Transcribe, word for word, all of the entries below, and exclude any pictures from the copy.

• _Exercise input_:
◇ ◇ ◇ ◇
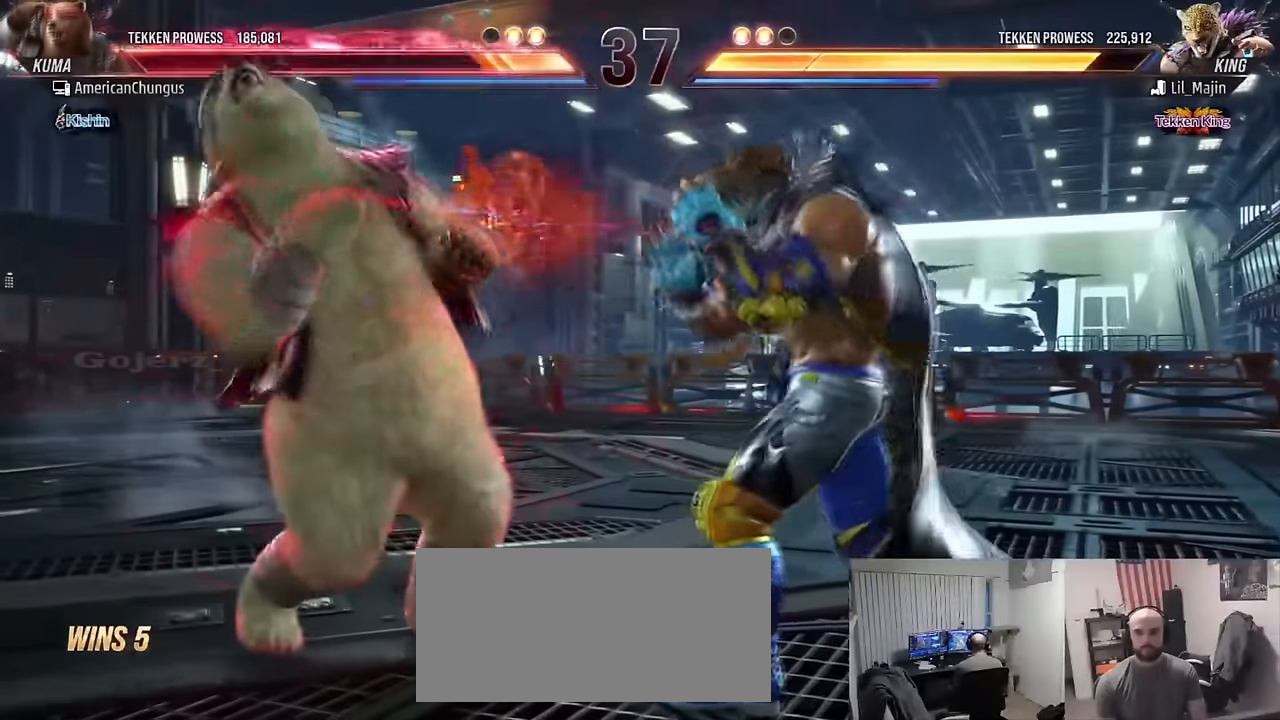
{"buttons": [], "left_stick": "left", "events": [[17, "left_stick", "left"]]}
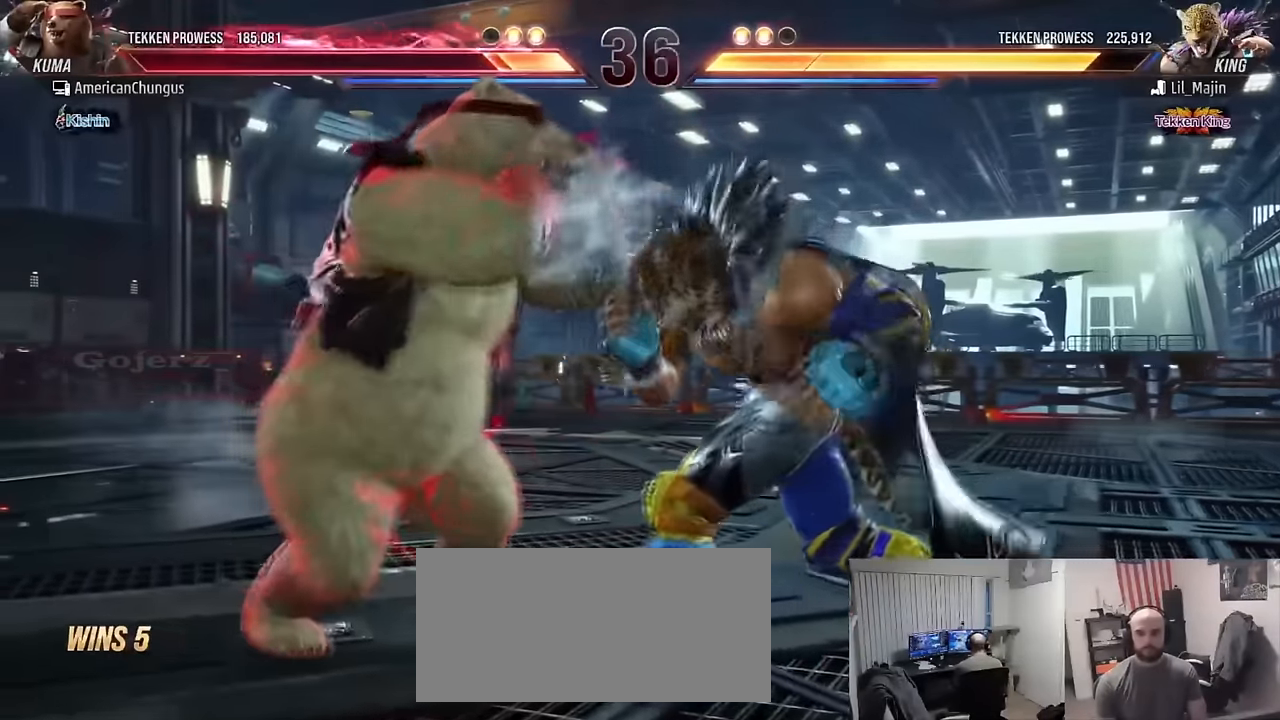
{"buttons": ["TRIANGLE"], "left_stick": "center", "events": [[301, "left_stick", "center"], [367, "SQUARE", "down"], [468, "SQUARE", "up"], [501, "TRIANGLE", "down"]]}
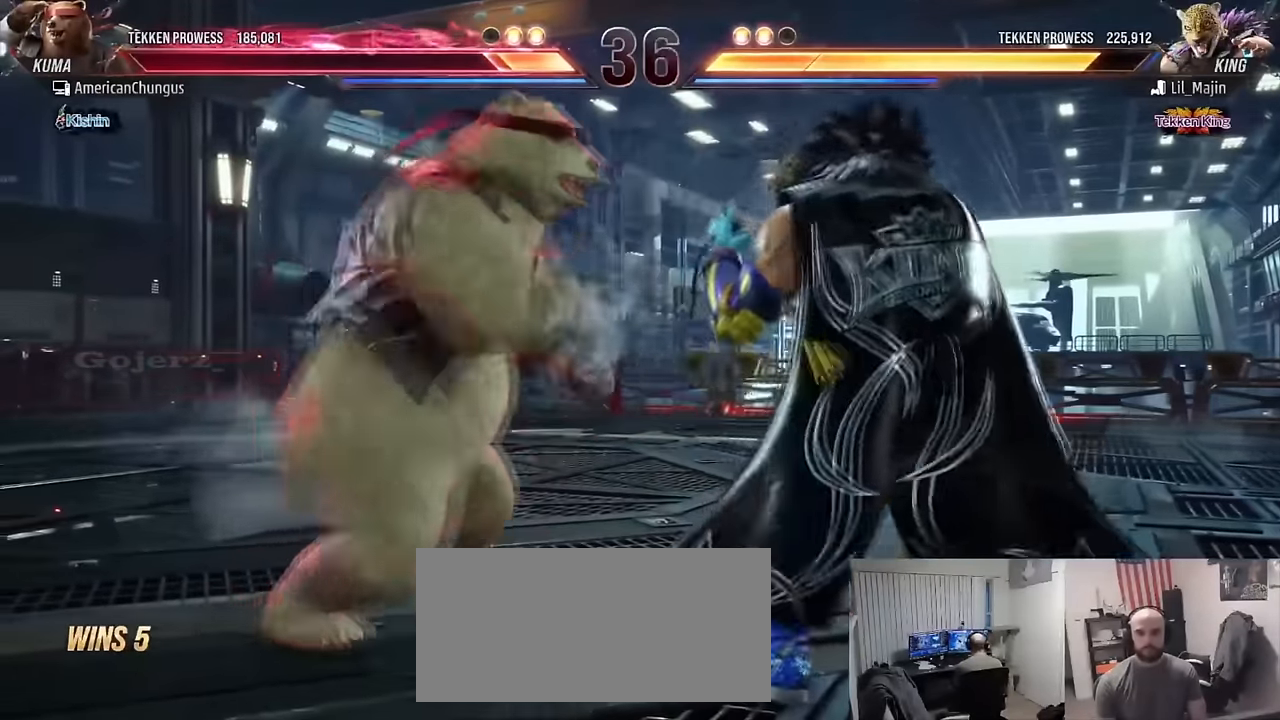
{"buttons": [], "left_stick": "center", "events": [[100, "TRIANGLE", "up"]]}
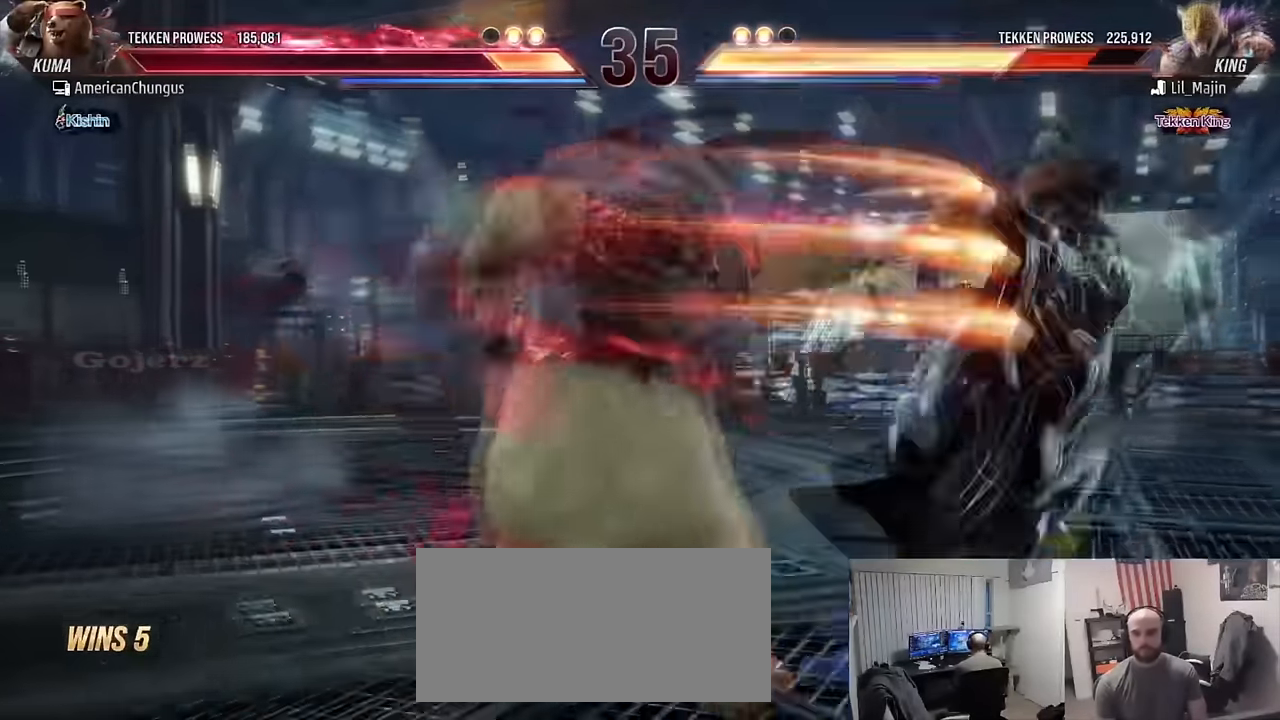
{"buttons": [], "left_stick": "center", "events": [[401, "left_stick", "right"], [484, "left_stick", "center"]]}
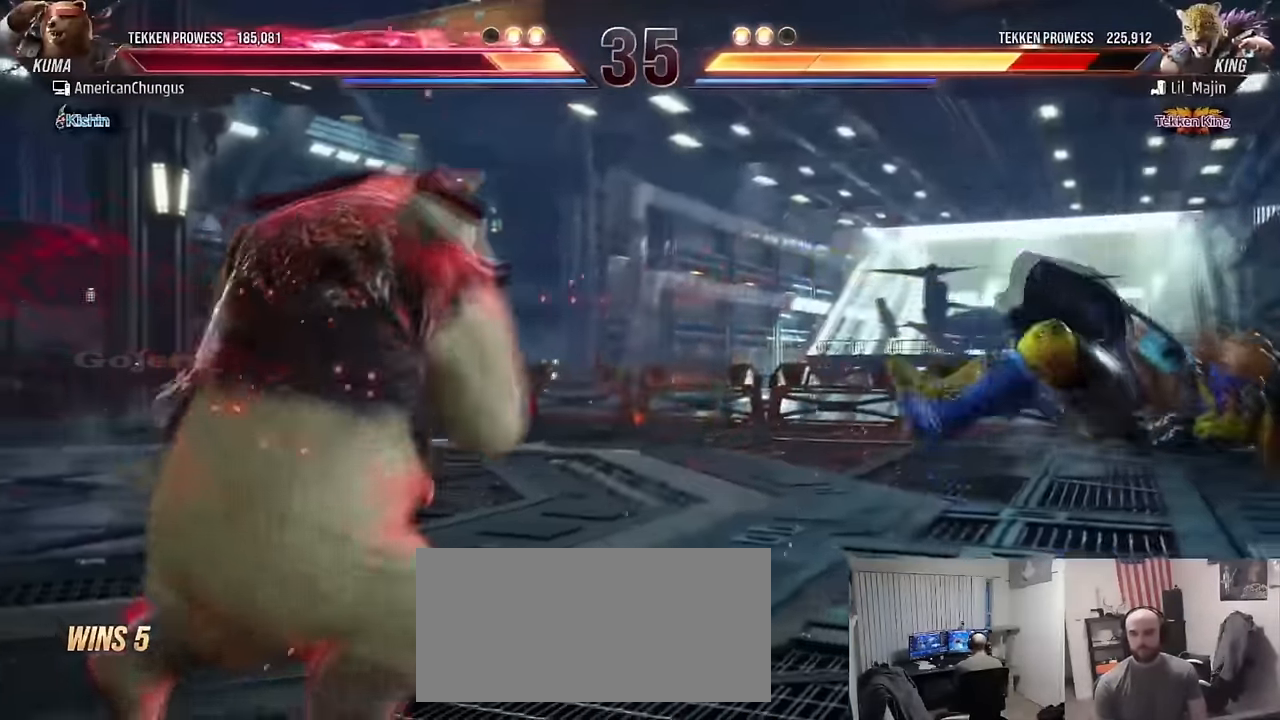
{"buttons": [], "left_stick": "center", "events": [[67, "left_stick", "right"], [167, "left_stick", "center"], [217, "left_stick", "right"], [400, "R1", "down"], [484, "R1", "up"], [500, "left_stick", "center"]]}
◇ ◇ ◇ ◇
• _Reply to the exercise_:
{"buttons": [], "left_stick": "left", "events": [[17, "left_stick", "left"]]}
{"buttons": ["TRIANGLE"], "left_stick": "center", "events": [[301, "left_stick", "center"], [367, "SQUARE", "down"], [468, "SQUARE", "up"], [501, "TRIANGLE", "down"]]}
{"buttons": [], "left_stick": "center", "events": [[100, "TRIANGLE", "up"]]}
{"buttons": [], "left_stick": "center", "events": [[401, "left_stick", "right"], [484, "left_stick", "center"]]}
{"buttons": [], "left_stick": "center", "events": [[67, "left_stick", "right"], [167, "left_stick", "center"], [217, "left_stick", "right"], [400, "R1", "down"], [484, "R1", "up"], [500, "left_stick", "center"]]}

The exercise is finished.